Our examination of the northern economy breaks down as follows:

Table of Contents

1. Transportation

Andrew Jackson may have been celebrated as the “hero of New Orleans,” but the primary responsibility for the American victory at New Orleans during the Battle of New Orleans (1815) lay with American-made artillery, which was a product of northern manufacturing and innovation. The important role that the artillery played during the battle foreshadowed the growing role that infrastructure, innovation, and manufacturing would play in the emergence of the Northern economy.

Following the War of 1812, many Americans recognized the need for a better transportation system. Farmers who lived in the interior wanted to get their crops to local, national, and international markets as quickly as possible. Urban merchants, including those who traded with farmers, also wanted to facilitate commerce efficiently.

did you know
On average, it took three weeks for mail to travel between Washington, D.C., and New Orleans, Louisiana. The harsh winter of 1814-15 made travel even slower and, as a result, most residents in Washington, D.C. did not even hear of the American victory at the Battle of New Orleans until February 4, 1815—four weeks after the battle.

But the issue of constructing a national transportation infrastructure raised the political question of whether private enterprises, state governments, or the federal government should take the lead on such initiatives. While John Quincy Adams, Andrew Jackson, and ultimately the Democratic and Whig parties debated the issue, the burden for constructing most internal improvements fell upon corporations and local or state governments, the overwhelming majority of which were located in the North.

The three most significant initiatives on behalf of internal improvements in the United States during the first half of the 19th century can be placed into three categories: turnpikes, canals, and railroads.

Turnpikes

Typically, a state legislature chartered a corporation and granted it the exclusive opportunity to build roads — or turnpikes — and charge tolls for their use. To help raise the capital necessary for turnpike construction, local and state governments subscribed to company stock, as did a number of local boosters or other individuals who hoped to profit from the turnpike.

EXAMPLE

Under this model, New York chartered turnpike companies that constructed 4,000 miles of road by 1820.

Map of major roadways in the United States by 1825.
Map of major roadways in the United States by 1825.

However, turnpike travel was slow. Stagecoaches averaged between six and eight miles per hour. While turnpike and road travel could suffice over short distances, the transportation of goods via turnpikes could not compete with transportation on riverboats or canal barges over long distances.

Canals

Canals—or artificial waterways that could connect natural bodies of water or parallel a stream so as to avoid obstructions—extended the advantages of water transport to areas throughout the northern United States during the first half of the 19th century.

----------------

**Set problem A:** From the text on the northern economy, list the categories into which the most significant initiatives for internal improvements in the United States during the first half of the 19th century are placed.
**Set problem B:** Continue the text on the northern economy's transportation from the point where it stops.

**Saved data entries:**

----------------

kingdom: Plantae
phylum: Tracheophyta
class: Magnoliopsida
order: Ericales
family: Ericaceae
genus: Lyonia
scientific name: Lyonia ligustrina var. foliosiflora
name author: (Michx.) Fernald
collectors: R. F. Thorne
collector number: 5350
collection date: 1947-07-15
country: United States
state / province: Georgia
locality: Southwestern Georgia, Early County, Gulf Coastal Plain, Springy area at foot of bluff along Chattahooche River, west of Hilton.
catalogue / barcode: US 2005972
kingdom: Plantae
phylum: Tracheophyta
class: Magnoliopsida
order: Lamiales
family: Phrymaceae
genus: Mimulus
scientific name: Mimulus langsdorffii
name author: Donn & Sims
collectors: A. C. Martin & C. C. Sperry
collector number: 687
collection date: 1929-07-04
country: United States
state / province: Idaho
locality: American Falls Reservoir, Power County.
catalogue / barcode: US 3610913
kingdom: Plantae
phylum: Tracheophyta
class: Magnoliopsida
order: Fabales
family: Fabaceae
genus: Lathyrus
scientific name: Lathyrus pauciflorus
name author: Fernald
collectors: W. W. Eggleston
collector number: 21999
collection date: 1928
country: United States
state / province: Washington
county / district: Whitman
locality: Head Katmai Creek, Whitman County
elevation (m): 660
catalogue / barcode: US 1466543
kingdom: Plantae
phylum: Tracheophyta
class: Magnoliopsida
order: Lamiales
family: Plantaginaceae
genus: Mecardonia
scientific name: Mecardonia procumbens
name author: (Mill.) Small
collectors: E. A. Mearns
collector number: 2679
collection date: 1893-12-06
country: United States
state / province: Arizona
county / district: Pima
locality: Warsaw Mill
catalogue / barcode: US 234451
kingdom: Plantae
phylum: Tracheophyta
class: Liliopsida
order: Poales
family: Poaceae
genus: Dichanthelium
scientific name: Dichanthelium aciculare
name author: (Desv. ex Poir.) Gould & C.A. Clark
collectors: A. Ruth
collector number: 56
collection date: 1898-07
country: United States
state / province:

----------------

**Written response A:** Turnpikes, canals, and railroads.

**Written response B:**
did you know
Canals utilized animal power more efficiently than turnpikes. A horse capable of pulling a wagon that weighed two tons on a turnpike was capable of pulling a 50-ton barge along a canal.

Canals were more expensive to build than turnpikes, so public funding was essential for raising sufficient capital. While Congress debated over whether it was constitutional for the federal government to be involved in such an endeavor, most canals were built entirely by state governments.

Map of major canals in the United States by 1825. Note that most canals were located in the Northeast or Midwest.

EXAMPLE

The Erie Canal, a 363-mile artificial waterway that connected the Hudson River—and thus New York City and the Atlantic seaboard—to the Great Lakes, cost the state of New York $7.1 million before it was completed in 1825. However, that cost was paid off within nine years, from the tolls that the canal collected.

A view of the Erie Canal from Lockport, New York, 1839.
The Erie Canal opened upstate New York and the Great Lakes region to commerce from New York City. The canal also stimulated agriculture, manufacturing, and population growth in upstate New York, as well as provided an avenue for many Americans to migrate westward. Between 1820 and 1850, Rochester, New York grew in population from 1,502 to 35,403 people; Syracuse from 1,814 to 22,271 people; and Buffalo from 2,095 to 42,261 people.

Railroads

Railroads represented the final significant transportation innovation of the period. Railroad construction got underway in the United States by the early 1830s. By the end of the 1830s, the United States featured 450 steam locomotives and 3,200 miles of railroad track. This was as much as the total canal mileage in the country, and more than twice the amount of track in all of Europe.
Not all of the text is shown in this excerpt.